An einem diesigen Morgen begrüßt mich Simberg auf einem kleinen Motorboot im Hafen beim Schärenzentrum Korpoström, das zwei Stunden südwestlich von Turku an einer aus Straßen, Brücken und Fähren bestehenden Route zwischen den einzelnen Inseln liegt. Er trägt die Briefe, Zeitungen und Rechnungen für diejenigen Menschen aus, die in diesem herrlichen Teil von Finnlands labyrinthartigem südwestlichen Archipel leben, und ich werde ihn heute auf seiner täglichen Runde begleiten.

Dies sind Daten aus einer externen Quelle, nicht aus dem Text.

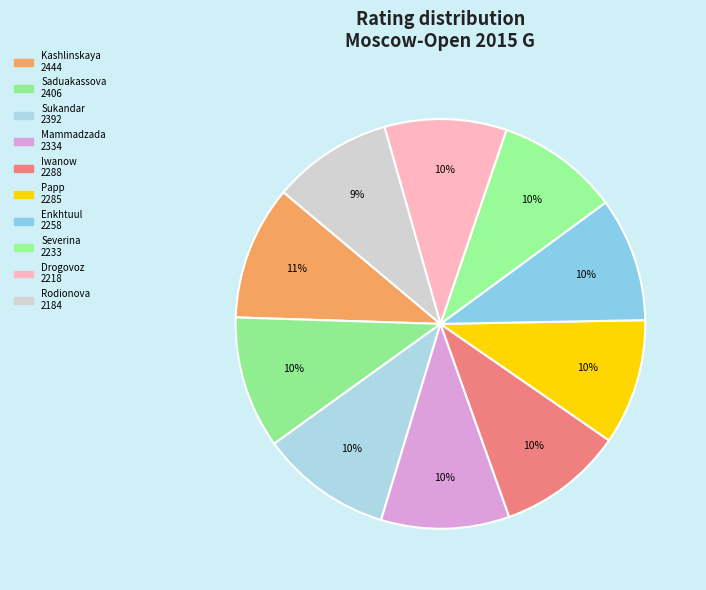

How many segments does this pie chart have?

10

„Ich stelle die Post das ganze Jahr über fünfmal wöchentlich zu“, erklärt Simberg. „Um dies bei jeder Wetterlage möglich zu machen, benötige ich viele verschiedene Transportmittel. Hierzu gehören ein Hydrokopter, ein Schneemobil, ein Geländefahrzeug, ein Tretschlitten, Ski sowie Schlittschuhe!“
Einige der Inseln sind nur im Sommer bewohnt. Doch selbst im Winter verspricht der finnische Postdienst eine tägliche Postzustellung unabhängig vom Wohnort. Heute, da die Sonne über den unzähligen grünen Inseln in der blauen Ostsee erstrahlt, gleicht Simbergs Runde einer Vergnügungsreise. Doch wenn Schneestürme toben oder die Temperaturen auf unter minus 20 Grad Celsius (vier Grad unter null Grad Fahrenheit) fallen, entwickelt sich die Zustellung der Post für die ganzjährigen Inselbewohner zu einem heroischen Kampf gegen die Elemente.
Wichtige Verbindungen
Kleine Briefkästen sind in günstiger Lage an den Holzstegen jedes Hauses befestigt. Doch sobald wir uns den Inseln nähern, kommen ausnahmslos alle Bewohner an die Küste, um Simberg zu begrüßen. „Es kann gut sein, dass ich für Wochen die einzige Person bin, die diese Menschen zu Gesicht bekommen“, sagt er. „Oft bringe ich nicht nur Neuigkeiten und die Post, sondern biete auch soziale Dienste an.“
Dank seines guten Rufs als bereitwilliger Handwerker wird Simberg von den Inselbewohnern oft gebeten, ihnen bei Reparaturarbeiten zu helfen – oder zusätzliche Waren zu liefern, die von Lebensmitteln über Kühlschränke bis hin zu Whirlpools reichen. Besonders für die älteren Inselbewohner sind die täglichen Besuche des Postboten von großer Bedeutung. Einmal musste Simberg eine kranke Dame dringend auf das Festland bringen und einen Krankenwagen für sie rufen.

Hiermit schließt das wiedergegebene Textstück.